0x7fffffffef57: "HISTSIZE=500000"
0x7fffffffef67: "HISTFILESIZE=100000"
0x7fffffffef7b: "XTERM_LOCALE=en_US.UTF-8"
0x7fffffffef94: "LESSOPEN=| /usr/bin/lesspipe %s"
0x7fffffffefb4: "/home/btoll/sandbox/c/hacking_the_art_of_exploitation/stack_example"
0x7fffffffeff8: ""
0x7fffffffeff9: ""
0x7fffffffeffa: ""
(gdb)
And there it is.
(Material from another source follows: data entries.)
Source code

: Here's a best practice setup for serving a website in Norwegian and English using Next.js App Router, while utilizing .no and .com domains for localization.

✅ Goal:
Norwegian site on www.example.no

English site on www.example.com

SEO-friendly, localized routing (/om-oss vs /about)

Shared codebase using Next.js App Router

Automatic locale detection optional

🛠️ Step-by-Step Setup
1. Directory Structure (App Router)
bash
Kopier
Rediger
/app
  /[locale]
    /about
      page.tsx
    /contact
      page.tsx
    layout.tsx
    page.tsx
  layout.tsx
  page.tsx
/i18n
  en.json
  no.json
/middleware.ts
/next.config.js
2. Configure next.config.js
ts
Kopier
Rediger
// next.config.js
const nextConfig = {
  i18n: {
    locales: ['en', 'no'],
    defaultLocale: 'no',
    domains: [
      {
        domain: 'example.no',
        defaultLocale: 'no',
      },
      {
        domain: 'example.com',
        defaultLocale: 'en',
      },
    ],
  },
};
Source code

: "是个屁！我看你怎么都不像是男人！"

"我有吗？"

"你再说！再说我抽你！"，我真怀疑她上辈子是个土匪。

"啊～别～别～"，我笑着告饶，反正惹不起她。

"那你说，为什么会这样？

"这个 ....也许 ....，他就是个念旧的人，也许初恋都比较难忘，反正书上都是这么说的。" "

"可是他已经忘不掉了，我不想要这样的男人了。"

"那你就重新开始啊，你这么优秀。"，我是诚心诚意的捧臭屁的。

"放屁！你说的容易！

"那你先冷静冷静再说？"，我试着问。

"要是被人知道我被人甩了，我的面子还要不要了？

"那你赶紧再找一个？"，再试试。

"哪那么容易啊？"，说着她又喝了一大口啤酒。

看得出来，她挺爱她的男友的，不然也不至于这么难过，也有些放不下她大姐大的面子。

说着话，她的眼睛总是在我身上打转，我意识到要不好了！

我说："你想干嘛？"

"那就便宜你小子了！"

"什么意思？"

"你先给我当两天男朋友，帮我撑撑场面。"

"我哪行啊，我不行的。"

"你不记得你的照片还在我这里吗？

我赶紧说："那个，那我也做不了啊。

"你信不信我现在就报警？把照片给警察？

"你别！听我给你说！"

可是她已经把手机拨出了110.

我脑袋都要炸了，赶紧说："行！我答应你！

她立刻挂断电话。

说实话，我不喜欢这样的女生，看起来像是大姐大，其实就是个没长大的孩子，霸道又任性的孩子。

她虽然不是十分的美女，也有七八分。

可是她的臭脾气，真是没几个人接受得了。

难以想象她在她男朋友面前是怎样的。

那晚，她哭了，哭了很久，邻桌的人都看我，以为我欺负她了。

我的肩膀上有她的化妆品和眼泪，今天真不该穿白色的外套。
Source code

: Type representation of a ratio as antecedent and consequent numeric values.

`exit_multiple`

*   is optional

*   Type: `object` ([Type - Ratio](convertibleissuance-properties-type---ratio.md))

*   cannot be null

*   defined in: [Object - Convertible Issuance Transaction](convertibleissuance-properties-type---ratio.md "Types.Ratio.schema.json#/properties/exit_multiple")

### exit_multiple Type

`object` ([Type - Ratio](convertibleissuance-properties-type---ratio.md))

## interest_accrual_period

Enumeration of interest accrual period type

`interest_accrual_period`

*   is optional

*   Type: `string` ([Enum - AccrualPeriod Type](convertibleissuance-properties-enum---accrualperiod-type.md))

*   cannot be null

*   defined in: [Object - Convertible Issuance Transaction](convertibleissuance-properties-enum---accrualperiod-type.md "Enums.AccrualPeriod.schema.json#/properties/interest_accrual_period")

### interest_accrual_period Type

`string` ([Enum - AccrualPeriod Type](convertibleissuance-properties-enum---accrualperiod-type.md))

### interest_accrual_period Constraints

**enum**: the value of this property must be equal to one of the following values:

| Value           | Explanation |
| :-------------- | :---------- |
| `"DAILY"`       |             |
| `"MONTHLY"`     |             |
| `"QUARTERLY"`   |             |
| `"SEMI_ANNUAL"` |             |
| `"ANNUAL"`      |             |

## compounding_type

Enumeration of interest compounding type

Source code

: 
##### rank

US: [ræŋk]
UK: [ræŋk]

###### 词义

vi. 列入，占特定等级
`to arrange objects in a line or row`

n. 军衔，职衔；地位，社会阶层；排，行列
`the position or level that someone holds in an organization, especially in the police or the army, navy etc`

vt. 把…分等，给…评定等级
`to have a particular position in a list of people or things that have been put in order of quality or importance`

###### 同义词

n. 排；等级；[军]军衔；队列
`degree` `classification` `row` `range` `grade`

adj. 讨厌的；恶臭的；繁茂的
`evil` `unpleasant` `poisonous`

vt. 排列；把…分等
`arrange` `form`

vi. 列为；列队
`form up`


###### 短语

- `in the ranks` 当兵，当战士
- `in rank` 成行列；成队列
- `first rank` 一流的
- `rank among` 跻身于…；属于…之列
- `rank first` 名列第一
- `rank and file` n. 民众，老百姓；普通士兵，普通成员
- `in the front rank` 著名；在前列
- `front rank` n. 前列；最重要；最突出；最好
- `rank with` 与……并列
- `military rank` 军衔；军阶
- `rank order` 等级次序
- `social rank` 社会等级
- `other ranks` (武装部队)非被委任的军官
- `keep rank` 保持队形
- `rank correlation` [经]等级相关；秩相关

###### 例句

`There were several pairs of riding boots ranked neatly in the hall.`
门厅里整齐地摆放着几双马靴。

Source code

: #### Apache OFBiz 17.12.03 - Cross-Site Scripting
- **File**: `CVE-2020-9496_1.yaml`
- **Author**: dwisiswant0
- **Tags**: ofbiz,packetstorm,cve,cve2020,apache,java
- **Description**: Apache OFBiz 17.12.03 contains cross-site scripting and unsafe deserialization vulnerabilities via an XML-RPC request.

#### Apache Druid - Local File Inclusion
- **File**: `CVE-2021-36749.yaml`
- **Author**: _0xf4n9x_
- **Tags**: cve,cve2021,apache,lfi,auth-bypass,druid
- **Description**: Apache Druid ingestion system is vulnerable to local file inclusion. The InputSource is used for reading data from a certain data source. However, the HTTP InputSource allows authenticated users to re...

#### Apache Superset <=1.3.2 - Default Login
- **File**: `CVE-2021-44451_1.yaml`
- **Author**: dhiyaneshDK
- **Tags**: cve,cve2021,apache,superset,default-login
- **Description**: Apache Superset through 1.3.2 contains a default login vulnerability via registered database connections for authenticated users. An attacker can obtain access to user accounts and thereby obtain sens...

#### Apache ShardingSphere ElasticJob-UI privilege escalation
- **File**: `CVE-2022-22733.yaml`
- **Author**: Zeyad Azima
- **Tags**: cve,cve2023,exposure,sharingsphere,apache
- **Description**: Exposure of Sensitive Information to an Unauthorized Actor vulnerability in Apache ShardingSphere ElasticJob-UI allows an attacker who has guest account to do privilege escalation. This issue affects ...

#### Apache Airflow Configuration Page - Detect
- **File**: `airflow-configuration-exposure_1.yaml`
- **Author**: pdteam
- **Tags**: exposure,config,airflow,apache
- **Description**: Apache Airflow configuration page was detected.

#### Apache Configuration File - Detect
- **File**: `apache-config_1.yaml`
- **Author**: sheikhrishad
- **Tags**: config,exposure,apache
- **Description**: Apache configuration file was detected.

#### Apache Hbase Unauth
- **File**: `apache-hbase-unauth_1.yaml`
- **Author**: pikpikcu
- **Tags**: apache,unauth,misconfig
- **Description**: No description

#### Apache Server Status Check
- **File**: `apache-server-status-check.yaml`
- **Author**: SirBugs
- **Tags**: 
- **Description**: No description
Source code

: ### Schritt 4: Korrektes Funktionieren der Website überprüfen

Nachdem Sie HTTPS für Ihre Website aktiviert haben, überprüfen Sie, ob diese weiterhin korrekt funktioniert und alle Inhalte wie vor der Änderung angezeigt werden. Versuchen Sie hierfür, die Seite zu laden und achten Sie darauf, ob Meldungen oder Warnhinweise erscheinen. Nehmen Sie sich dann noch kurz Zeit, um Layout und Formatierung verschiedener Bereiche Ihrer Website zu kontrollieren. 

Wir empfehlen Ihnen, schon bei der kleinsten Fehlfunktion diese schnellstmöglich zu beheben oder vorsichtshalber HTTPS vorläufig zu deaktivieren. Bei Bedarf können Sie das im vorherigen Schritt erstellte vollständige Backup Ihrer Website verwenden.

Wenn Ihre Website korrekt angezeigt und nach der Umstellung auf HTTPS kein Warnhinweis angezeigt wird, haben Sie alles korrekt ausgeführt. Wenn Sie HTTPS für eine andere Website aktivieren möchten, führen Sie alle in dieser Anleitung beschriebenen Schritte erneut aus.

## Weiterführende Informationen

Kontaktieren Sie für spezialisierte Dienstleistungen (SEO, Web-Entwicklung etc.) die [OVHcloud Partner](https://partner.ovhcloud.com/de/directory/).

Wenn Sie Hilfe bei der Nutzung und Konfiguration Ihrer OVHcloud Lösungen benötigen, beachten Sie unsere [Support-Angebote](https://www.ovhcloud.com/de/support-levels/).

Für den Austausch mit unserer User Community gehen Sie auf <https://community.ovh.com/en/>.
There are quicker ways to determine the address, but I find it’s instructive to learn this way since it incorporates many of the things discussed in this post. And in a future post, I’ll show how it’s possible to exploit a program by injecting shellcode into an enviroment variable and getting the program to run it.
A quick x86 architecture primer:
General purpose registers: eax, ecx, edx Special purpose registers: rbp = base pointer rsp = stack pointer rip = next instruction pointer Command: i = info x = examine Format: x = hexadecimal o = octal u = unsigned base-10 t = binary Size: b = byte, one byte, 8 bits h = halfword, two bytes, 16 bits w = word, four bytes, 32 bits g = giant, eight bytes, 64 bits
It’s easy to generate the assembly code from the C code by calling gcc
with the appropriate flags:
$ gcc -masm=intel -S stack_example.c -o stack_example.s
Incidentally, do yourself a favor and pick up a copy of one of my all-time favorite books that discusses this topic and others at length, Hacking: the Art of Exploitation. And don’t buy it from Amazon, if you’re reading this you can afford to pay the difference.